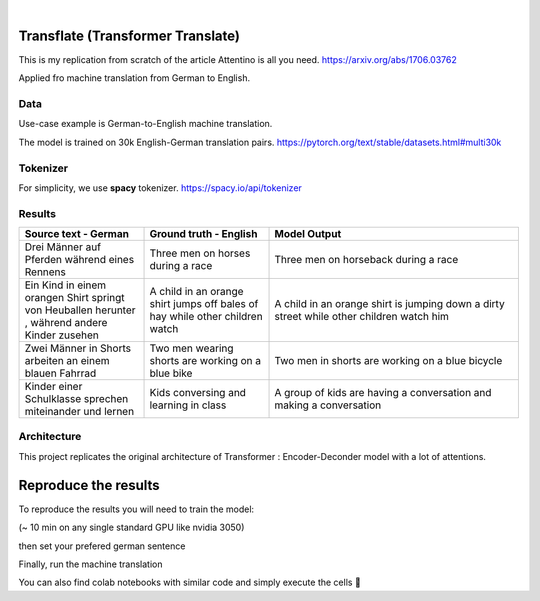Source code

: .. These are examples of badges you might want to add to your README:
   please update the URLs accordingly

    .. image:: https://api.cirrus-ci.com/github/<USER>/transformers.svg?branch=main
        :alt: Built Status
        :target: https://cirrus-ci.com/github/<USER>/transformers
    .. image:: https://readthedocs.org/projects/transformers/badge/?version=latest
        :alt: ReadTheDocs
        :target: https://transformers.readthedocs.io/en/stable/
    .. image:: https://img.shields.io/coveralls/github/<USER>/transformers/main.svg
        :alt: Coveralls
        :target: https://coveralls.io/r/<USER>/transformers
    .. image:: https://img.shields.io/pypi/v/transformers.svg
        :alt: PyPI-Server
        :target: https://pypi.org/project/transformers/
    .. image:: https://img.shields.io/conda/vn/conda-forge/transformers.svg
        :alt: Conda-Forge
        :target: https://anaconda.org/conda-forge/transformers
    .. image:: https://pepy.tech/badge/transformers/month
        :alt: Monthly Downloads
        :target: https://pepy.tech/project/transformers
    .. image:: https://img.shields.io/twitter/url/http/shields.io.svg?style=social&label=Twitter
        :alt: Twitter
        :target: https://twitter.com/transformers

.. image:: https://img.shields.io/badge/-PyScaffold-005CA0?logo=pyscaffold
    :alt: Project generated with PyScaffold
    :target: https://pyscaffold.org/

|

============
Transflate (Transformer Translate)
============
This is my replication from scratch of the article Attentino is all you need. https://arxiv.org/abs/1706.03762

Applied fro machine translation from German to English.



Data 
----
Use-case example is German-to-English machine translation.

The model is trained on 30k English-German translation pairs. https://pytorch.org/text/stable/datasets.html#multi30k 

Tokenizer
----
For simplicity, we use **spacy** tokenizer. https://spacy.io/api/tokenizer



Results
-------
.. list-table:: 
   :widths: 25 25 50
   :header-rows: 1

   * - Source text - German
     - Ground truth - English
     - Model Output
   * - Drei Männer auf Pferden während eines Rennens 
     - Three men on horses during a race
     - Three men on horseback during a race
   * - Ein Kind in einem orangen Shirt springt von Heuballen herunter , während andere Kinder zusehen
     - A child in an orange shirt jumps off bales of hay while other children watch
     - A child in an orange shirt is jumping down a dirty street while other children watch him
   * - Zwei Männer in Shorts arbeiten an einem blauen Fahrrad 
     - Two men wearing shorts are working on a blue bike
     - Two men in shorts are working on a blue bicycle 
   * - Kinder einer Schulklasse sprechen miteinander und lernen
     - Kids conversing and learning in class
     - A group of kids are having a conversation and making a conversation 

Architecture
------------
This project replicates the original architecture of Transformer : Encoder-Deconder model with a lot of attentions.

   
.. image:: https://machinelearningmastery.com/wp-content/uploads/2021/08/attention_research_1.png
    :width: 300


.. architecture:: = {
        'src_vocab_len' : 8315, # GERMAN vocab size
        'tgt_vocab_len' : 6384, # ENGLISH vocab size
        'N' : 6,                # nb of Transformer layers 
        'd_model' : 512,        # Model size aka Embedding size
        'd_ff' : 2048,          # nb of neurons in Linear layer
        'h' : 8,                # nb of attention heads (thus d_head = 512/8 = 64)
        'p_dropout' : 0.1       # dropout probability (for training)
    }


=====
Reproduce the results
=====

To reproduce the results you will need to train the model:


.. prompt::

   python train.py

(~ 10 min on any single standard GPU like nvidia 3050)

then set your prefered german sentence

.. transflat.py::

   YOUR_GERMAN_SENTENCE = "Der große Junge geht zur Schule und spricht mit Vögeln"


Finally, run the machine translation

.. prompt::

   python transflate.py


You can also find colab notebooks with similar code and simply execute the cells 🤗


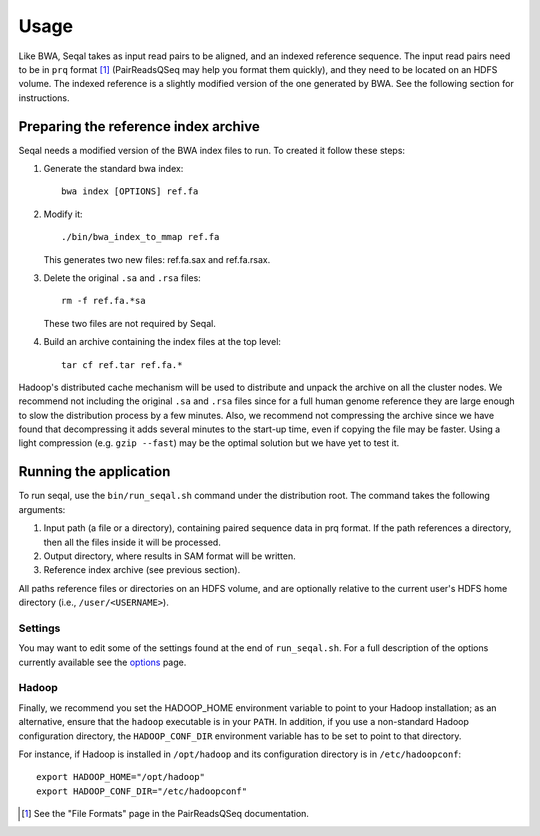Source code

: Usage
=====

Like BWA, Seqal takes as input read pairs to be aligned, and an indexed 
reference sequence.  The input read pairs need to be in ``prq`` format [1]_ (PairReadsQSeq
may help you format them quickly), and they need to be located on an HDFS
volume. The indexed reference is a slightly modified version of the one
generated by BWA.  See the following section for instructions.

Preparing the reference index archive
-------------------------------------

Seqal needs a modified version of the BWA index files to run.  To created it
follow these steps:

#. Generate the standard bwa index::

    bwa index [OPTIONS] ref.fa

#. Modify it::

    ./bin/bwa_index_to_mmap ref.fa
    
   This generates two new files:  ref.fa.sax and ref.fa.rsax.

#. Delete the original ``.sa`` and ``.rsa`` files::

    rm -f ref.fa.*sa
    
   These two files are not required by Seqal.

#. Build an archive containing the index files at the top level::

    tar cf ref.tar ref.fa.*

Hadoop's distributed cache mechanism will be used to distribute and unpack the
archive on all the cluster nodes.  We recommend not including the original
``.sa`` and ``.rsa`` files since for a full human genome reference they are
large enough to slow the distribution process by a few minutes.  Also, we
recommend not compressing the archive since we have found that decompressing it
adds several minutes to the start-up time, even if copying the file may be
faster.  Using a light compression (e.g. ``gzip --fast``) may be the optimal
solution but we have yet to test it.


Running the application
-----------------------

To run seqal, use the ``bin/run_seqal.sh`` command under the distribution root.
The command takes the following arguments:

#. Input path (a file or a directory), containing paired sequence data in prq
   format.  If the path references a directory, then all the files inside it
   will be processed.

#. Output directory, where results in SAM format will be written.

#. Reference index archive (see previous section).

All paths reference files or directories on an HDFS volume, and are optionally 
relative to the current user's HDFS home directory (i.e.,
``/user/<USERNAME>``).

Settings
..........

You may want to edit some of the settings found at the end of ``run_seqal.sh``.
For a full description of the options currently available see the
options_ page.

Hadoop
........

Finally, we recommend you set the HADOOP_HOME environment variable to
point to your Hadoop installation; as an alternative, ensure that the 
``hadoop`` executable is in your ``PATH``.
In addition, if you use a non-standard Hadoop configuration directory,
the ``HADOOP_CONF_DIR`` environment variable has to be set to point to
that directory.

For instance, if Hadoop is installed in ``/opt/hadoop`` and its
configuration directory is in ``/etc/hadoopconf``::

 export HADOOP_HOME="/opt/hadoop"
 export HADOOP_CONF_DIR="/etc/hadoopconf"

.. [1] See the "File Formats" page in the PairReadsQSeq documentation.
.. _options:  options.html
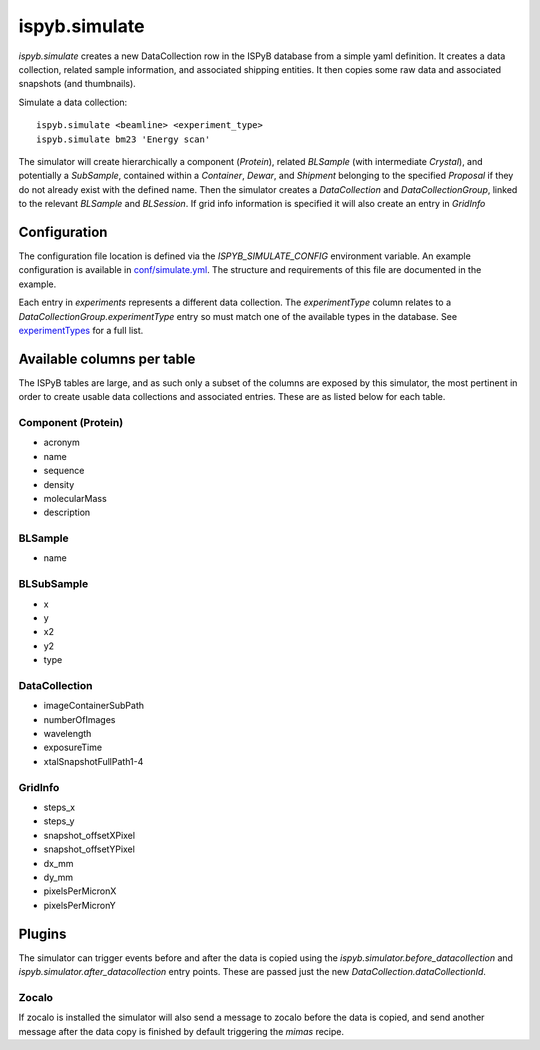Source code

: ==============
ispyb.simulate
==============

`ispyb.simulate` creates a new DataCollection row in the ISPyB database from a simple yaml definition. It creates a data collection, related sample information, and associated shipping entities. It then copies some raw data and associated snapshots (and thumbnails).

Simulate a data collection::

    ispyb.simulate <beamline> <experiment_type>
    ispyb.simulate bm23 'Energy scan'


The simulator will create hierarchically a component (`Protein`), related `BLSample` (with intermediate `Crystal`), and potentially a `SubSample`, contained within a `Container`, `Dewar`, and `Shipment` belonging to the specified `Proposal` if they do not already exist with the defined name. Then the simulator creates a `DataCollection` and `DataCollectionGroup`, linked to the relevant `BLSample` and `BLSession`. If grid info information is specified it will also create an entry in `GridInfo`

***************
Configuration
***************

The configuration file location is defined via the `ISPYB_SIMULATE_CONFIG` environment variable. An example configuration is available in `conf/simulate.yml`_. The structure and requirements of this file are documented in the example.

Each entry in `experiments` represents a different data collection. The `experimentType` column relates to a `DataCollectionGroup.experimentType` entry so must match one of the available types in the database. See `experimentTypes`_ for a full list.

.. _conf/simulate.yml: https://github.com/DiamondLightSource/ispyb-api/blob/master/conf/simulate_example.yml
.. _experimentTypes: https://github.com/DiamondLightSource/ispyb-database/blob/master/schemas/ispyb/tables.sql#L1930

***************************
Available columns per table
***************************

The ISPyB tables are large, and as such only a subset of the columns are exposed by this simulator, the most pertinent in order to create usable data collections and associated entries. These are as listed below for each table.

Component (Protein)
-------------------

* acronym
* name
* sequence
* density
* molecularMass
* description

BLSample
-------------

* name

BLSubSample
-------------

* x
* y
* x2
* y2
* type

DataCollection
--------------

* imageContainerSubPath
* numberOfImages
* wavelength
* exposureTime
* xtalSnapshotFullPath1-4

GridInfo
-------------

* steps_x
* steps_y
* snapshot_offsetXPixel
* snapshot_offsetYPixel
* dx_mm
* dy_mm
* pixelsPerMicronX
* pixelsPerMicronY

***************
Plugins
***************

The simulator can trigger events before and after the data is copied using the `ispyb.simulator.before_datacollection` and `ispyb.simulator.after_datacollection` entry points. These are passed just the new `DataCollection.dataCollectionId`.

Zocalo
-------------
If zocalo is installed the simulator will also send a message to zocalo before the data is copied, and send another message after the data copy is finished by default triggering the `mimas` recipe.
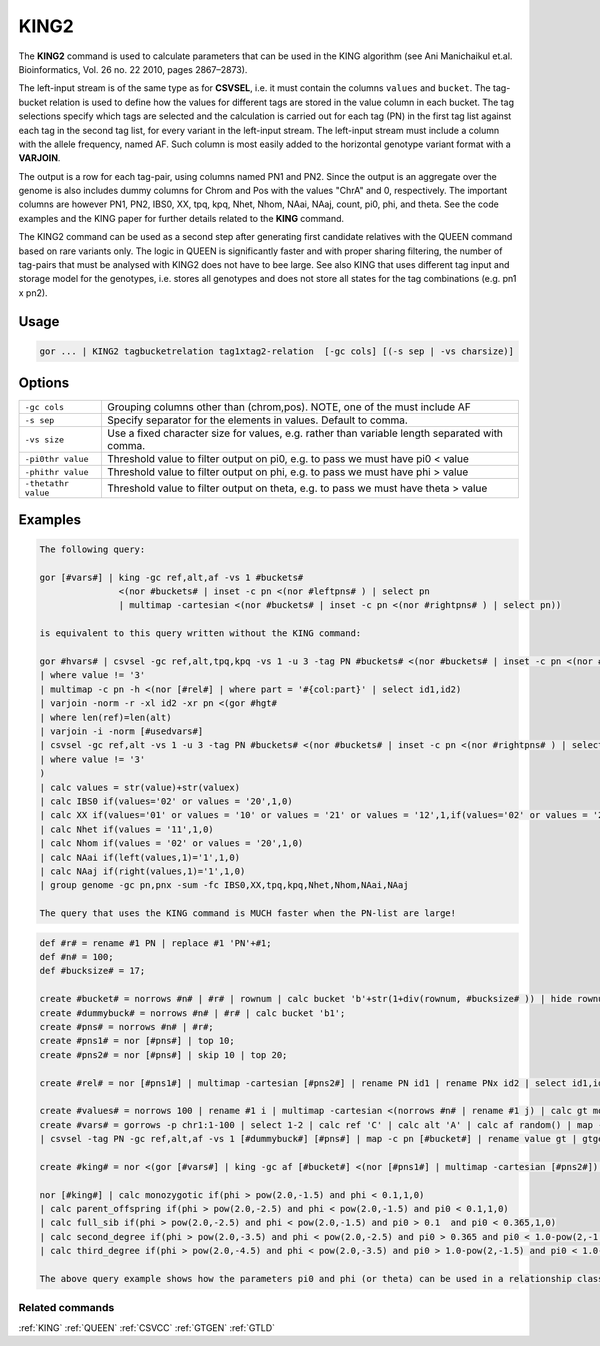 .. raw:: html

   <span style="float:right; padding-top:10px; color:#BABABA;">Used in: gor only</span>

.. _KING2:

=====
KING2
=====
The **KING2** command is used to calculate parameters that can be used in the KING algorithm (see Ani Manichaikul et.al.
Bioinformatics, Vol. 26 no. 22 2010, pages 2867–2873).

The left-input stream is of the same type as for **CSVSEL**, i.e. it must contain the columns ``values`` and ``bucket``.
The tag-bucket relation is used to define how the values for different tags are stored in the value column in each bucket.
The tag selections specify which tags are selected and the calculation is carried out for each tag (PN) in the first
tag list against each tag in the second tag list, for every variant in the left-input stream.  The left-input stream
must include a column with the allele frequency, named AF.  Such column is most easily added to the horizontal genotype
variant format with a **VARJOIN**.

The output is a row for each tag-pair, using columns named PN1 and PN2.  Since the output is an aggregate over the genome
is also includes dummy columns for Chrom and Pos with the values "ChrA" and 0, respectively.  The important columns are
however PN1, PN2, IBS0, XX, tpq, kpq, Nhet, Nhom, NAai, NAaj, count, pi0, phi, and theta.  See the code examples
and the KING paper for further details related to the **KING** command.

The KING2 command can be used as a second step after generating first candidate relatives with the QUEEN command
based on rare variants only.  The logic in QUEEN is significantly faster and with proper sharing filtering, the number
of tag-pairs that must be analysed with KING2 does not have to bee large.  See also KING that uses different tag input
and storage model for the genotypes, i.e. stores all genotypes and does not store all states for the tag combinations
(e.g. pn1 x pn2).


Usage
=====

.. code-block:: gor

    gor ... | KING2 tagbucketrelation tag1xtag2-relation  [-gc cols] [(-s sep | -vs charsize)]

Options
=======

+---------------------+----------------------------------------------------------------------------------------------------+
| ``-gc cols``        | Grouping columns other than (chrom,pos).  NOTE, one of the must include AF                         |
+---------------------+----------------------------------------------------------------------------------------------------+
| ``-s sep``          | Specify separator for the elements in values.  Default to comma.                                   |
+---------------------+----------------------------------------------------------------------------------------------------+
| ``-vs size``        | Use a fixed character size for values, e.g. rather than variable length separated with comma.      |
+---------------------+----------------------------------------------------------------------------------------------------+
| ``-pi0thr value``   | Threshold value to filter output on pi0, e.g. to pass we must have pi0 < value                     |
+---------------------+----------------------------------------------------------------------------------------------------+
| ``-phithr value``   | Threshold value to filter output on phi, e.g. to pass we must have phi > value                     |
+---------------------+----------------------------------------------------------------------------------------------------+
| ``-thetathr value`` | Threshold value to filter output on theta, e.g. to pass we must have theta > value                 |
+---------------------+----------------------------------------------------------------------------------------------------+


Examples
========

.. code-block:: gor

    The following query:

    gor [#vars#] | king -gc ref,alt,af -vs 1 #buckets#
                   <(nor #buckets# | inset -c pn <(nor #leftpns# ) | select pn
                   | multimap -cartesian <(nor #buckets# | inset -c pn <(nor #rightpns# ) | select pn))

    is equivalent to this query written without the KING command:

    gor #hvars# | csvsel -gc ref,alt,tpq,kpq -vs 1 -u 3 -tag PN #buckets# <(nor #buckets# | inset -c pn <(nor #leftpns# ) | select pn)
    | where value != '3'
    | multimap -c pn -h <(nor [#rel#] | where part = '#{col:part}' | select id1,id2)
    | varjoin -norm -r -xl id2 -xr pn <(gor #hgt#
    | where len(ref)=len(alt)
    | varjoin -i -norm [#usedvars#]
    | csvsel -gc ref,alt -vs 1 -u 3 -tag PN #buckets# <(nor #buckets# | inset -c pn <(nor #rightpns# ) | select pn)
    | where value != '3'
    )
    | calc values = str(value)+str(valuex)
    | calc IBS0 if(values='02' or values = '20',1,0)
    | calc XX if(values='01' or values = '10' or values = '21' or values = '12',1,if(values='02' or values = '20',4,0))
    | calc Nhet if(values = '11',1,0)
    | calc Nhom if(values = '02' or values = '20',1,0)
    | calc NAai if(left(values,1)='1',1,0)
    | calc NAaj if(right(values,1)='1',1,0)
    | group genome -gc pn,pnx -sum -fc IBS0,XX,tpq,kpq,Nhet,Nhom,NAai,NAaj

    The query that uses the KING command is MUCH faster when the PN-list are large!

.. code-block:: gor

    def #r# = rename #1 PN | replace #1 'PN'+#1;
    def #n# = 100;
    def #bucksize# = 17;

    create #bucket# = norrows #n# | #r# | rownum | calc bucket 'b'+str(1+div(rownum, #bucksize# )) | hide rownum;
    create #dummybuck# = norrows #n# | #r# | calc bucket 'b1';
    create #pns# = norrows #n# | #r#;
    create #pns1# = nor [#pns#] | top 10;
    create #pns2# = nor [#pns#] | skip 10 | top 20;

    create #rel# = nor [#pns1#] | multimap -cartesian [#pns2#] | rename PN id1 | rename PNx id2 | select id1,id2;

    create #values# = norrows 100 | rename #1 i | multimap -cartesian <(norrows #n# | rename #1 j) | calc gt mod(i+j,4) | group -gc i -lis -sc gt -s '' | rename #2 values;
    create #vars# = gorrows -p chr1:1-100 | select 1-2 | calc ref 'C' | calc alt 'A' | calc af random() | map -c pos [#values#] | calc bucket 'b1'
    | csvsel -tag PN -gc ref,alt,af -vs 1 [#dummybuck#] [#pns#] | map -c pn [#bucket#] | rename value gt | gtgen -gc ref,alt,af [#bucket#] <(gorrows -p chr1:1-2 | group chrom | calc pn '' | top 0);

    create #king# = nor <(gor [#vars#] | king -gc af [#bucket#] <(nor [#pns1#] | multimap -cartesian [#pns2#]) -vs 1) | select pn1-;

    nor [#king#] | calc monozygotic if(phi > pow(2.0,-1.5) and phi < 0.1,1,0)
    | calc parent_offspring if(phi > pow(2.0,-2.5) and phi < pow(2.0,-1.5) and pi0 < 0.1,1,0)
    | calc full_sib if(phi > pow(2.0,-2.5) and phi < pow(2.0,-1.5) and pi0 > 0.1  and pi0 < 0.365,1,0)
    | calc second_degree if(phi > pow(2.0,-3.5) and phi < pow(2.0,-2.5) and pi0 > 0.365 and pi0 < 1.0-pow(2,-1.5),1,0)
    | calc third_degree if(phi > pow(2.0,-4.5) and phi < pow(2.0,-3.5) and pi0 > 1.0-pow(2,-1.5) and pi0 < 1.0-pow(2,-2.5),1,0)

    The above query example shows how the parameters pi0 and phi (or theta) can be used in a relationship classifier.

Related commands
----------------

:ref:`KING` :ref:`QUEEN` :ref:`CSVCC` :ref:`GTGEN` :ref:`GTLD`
-=-=-
§ Task objective
In the entries above, the lines from the one bearing "ispyb.simulate <beamline> <experiment_type>" up to and including the one bearing "ispyb.simulate bm23 'Energy scan'" should be transcribed exactly; no other line is wanted.

§ Written reply
    ispyb.simulate <beamline> <experiment_type>
    ispyb.simulate bm23 'Energy scan'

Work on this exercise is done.